Le reportage, diffusé par G24 Noticias, montre un groupe d'élèves apprenant à écailler, fileter et nettoyer du poisson sous la direction de Elsa, poissonnière professionnelle qui agit en tant qu'instructrice du cours.
Un des participants se distingue par son parcours : « À Cuba, j'ai travaillé 12 ans sur un bateau de pêche à la palangre », a-t-il affirmé devant la caméra, avec la confiance de celui qui connaît déjà la mer de l'intérieur.
D'autres élèves partent de zéro. «Je n'ai jamais été en contact avec le poisson, mais j'aime ça», a expliqué un autre des participants.
Une femme cubaine a déclaré : « J'ai toujours été dans un bureau ou à travailler dans un hôtel. Maintenant, je veux voir les gens manger le poisson préparé et nettoyé par moi-même (...) Et pourquoi pas. Bien sûr qu'ils vont m'embaucher ! ».
Le programme répond à une crise structurelle du secteur. Selon les chiffres de Fedepesca, le nombre de poissonneries en Espagne est passé de plus de 15 000 en 2007 à à peine 9 800 à l'heure actuelle, tandis que la consommation par habitant de poisson est tombée de 26,4 kg par an en 2014 à 17,8 kg en 2025, un effondrement de 32,5 %.
En Galice, le recul est tout aussi frappant. La consommation a diminué de neuf kilos par personne par an au cours de la dernière décennie, et la majorité du poisson consommé arrive désormais déjà transformé industriellement depuis de grandes surfaces.
La présence de Cubains dans ce type d'initiatives n'est pas un hasard. Cuba est le troisième pays avec le plus grand nombre de citoyens d'origine galicienne, avec près de 50 000 résidents, juste derrière l'Argentine et le Brésil.
La Xunta de Galice promeut la Estrategie Galice Retourne, dotée de 175 millions d'euros et de 37 mesures de formation et d'insertion professionnelle, y compris le programme Retorna Cualifica Emprego, qui permet aux descendants de Galiciens d'arriver avec un contrat de travail déjà signé depuis leur pays d'origine.
Cependant, la vidéo a également déclenché un débat sur les réseaux sociaux. Plusieurs utilisateurs ont affirmé avoir suivi des cours similaires sans réussir à trouver un emploi.

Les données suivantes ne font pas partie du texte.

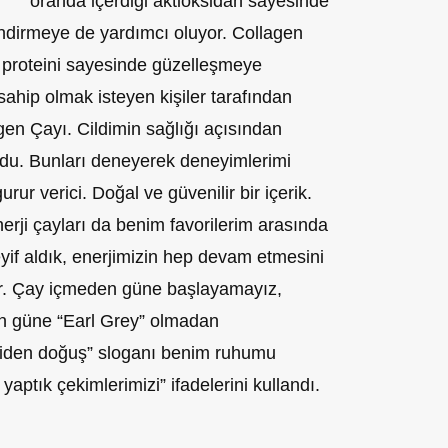
oranda içerdiği aktioksidan sayesinde
ndirmeye de yardımcı oluyor. Collagen
 proteini sayesinde güzelleşmeye
 sahip olmak isteyen kişiler tarafından
en Çayı. Cildimin sağlığı açısından
ldu. Bunları deneyerek deneyimlerimi
rur verici. Doğal ve güvenilir bir içerik.
nerji çayları da benim favorilerim arasında
keyif aldık, enerjimizin hep devam etmesini
ar. Çay içmeden güne başlayamayız,
n güne “Earl Grey” olmadan
iden doğuş” sloganı benim ruhumu
yaptık çekimlerimizi” ifadelerini kullandı.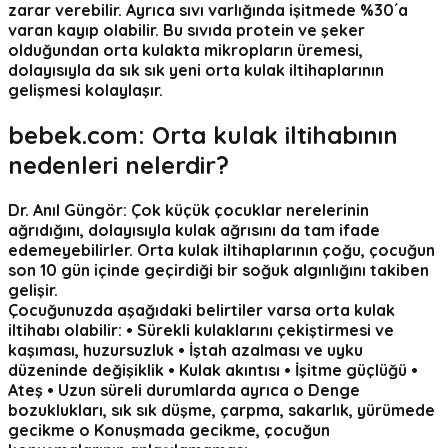
zarar verebilir. Ayrıca sıvı varlığında işitmede %30´a
varan kayıp olabilir. Bu sıvıda protein ve şeker
olduğundan orta kulakta mikropların üremesi,
dolayısıyla da sık sık yeni orta kulak iltihaplarının
gelişmesi kolaylaşır.
bebek.com:
Orta kulak iltihabının
nedenleri nelerdir?
Dr. Anıl Güngör:
Çok küçük çocuklar nerelerinin
ağrıdığını, dolayısıyla kulak ağrısını da tam ifade
edemeyebilirler. Orta kulak iltihaplarının çoğu, çocuğun
son 10 gün içinde geçirdiği bir soğuk algınlığını takiben
gelişir.
Çocuğunuzda aşağıdaki belirtiler varsa orta kulak
iltihabı olabilir: • Sürekli kulaklarını çekiştirmesi ve
kaşıması, huzursuzluk • İştah azalması ve uyku
düzeninde değişiklik • Kulak akıntısı • İşitme güçlüğü •
Ateş • Uzun süreli durumlarda ayrıca o Denge
bozuklukları, sık sık düşme, çarpma, sakarlık, yürümede
gecikme o Konuşmada gecikme, çocuğun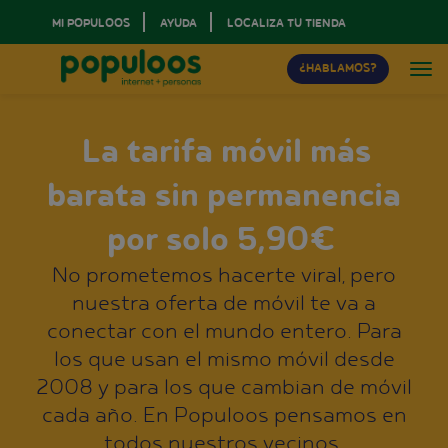
MI POPULOOS
AYUDA
LOCALIZA TU TIENDA
¿HABLAMOS?
La tarifa móvil más
barata sin permanencia
por solo 5,90€
No prometemos hacerte viral, pero
nuestra oferta de móvil te va a
conectar con el mundo entero. Para
los que usan el mismo móvil desde
2008 y para los que cambian de móvil
cada año. En Populoos pensamos en
todos nuestros vecinos.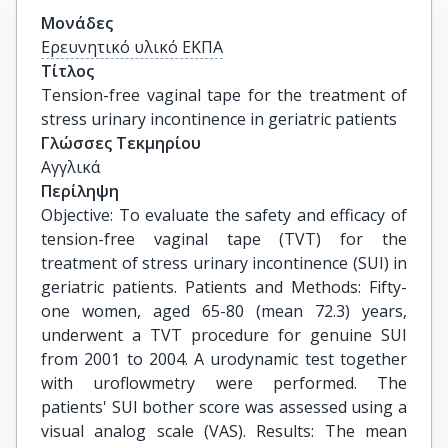
Μονάδες
Ερευνητικό υλικό ΕΚΠΑ
Τίτλος
Tension-free vaginal tape for the treatment of 
stress urinary incontinence in geriatric patients
Γλώσσες Τεκμηρίου
Αγγλικά
Περίληψη
Objective: To evaluate the safety and efficacy of
tension-free vaginal tape (TVT) for the
treatment of stress urinary incontinence (SUI) in
geriatric patients. Patients and Methods: Fifty-
one women, aged 65-80 (mean 72.3) years,
underwent a TVT procedure for genuine SUI
from 2001 to 2004. A urodynamic test together
with uroflowmetry were performed. The
patients' SUI bother score was assessed using a
visual analog scale (VAS). Results: The mean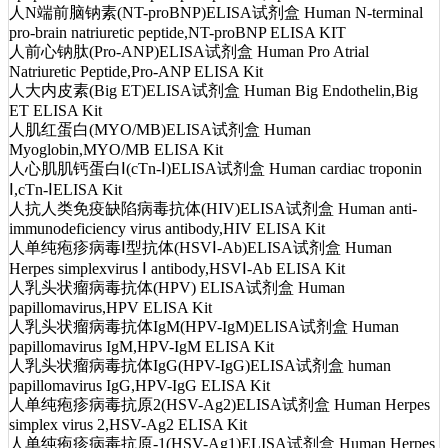
人N端前脑钠素(NT-proBNP)ELISA试剂盒 Human N-terminal
pro-brain natriuretic peptide,NT-proBNP ELISA KIT
人前心钠肽(Pro-ANP)ELISA试剂盒 Human Pro Atrial
Natriuretic Peptide,Pro-ANP ELISA Kit
人大内皮素(Big ET)ELISA试剂盒 Human Big Endothelin,Big
ET ELISA Kit
人肌红蛋白(MYO/MB)ELISA试剂盒 Human
Myoglobin,MYO/MB ELISA Kit
人心肌肌钙蛋白Ⅰ(cTn-Ⅰ)ELISA试剂盒 Human cardiac troponin
Ⅰ,cTn-ⅠELISA Kit
人抗人类免疫缺陷病毒抗体(HIV)ELISA试剂盒 Human anti-
immunodeficiency virus antibody,HIV ELISA Kit
人单纯疱疹病毒Ⅰ型抗体(HSVⅠ-Ab)ELISA试剂盒 Human
Herpes simplexvirus Ⅰ antibody,HSVⅠ-Ab ELISA Kit
人乳头状瘤病毒抗体(HPV) ELISA试剂盒 Human
papillomavirus,HPV ELISA Kit
人乳头状瘤病毒抗体IgM(HPV-IgM)ELISA试剂盒 Human
papillomavirus IgM,HPV-IgM ELISA Kit
人乳头状瘤病毒抗体IgG(HPV-IgG)ELISA试剂盒 human
papillomavirus IgG,HPV-IgG ELISA Kit
人单纯疱疹病毒抗原2(HSV-Ag2)ELISA试剂盒 Human Herpes
simplex virus 2,HSV-Ag2 ELISA Kit
人单纯疱疹病毒抗原-1(HSV-Ag1)ELISA试剂盒 Human Herpes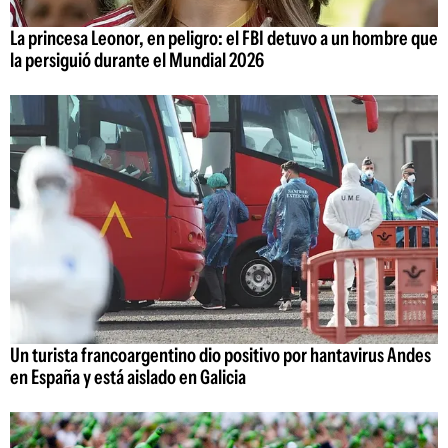
La princesa Leonor, en peligro: el FBI detuvo a un hombre que
la persiguió durante el Mundial 2026
Un turista francoargentino dio positivo por hantavirus Andes
en España y está aislado en Galicia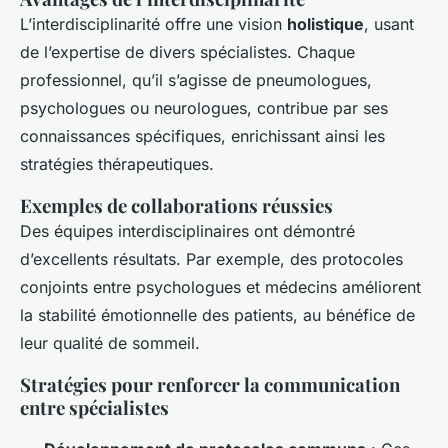
L’interdisciplinarité offre une vision
holistique
, usant
de l’expertise de divers spécialistes. Chaque
professionnel, qu’il s’agisse de pneumologues,
psychologues ou neurologues, contribue par ses
connaissances spécifiques, enrichissant ainsi les
stratégies thérapeutiques.
Exemples de collaborations réussies
Des équipes interdisciplinaires ont démontré
d’excellents résultats. Par exemple, des protocoles
conjoints entre psychologues et médecins améliorent
la stabilité émotionnelle des patients, au bénéfice de
leur qualité de sommeil.
Stratégies pour renforcer la communication
entre spécialistes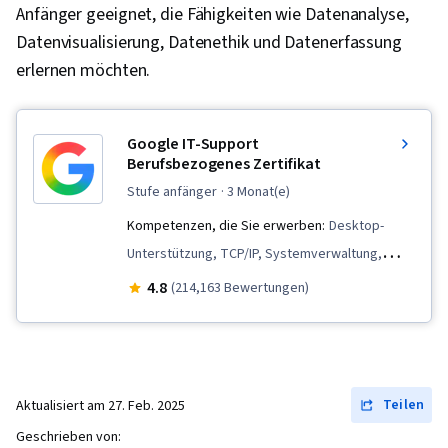
Anfänger geeignet, die Fähigkeiten wie Datenanalyse,
Datenvisualisierung, Datenethik und Datenerfassung
erlernen möchten.
Google IT-Support
Berufsbezogenes Zertifikat
stufe anfänger
· 3 Monat(e)
Kompetenzen, die Sie erwerben:
Desktop-
Unterstützung, TCP/IP, Systemverwaltung,
Verwaltung des Betriebssystems, Netzwerk-
4.8
(214,163 Bewertungen)
Fehlerbehebung, Computer-Vernetzung, Paket-
und Softwareverwaltung, Interviewing-
Fähigkeiten, Web-Präsenz, IT-Infrastruktur,
Sicherheit von Informationssystemen, Ruby
Teilen
Aktualisiert am
27. Feb. 2025
(Programmiersprache), Git
Geschrieben von:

«J'ai suivi le cours il y a plus de 2 ans et j'attends toujours qu'on me rappelle. On te demande de faire le cours et les stages sont gratuits. Ensuite, on te renvoie chez toi», a écrit une utilisatrice.
Le secteur réclame une formation professionnelle plus complète —qui inclut la gestion et la biologie marine, et pas seulement le traitement du poisson— et des politiques publiques qui freinent la baisse de la consommation, aujourd'hui concentrée sur seulement quatre espèces : le saumon, les céphalopodes et les variétés d'aquaculture.
En Espagne, il reste moins de 20 000 professionnels du secteur, et ce métier continue de ne pas attirer les jeunes locaux, ce qui fait des immigrants ayant une expérience maritime — comme les Cubains formés à la pêche en haute mer — des candidats naturels pour combler cette lacune.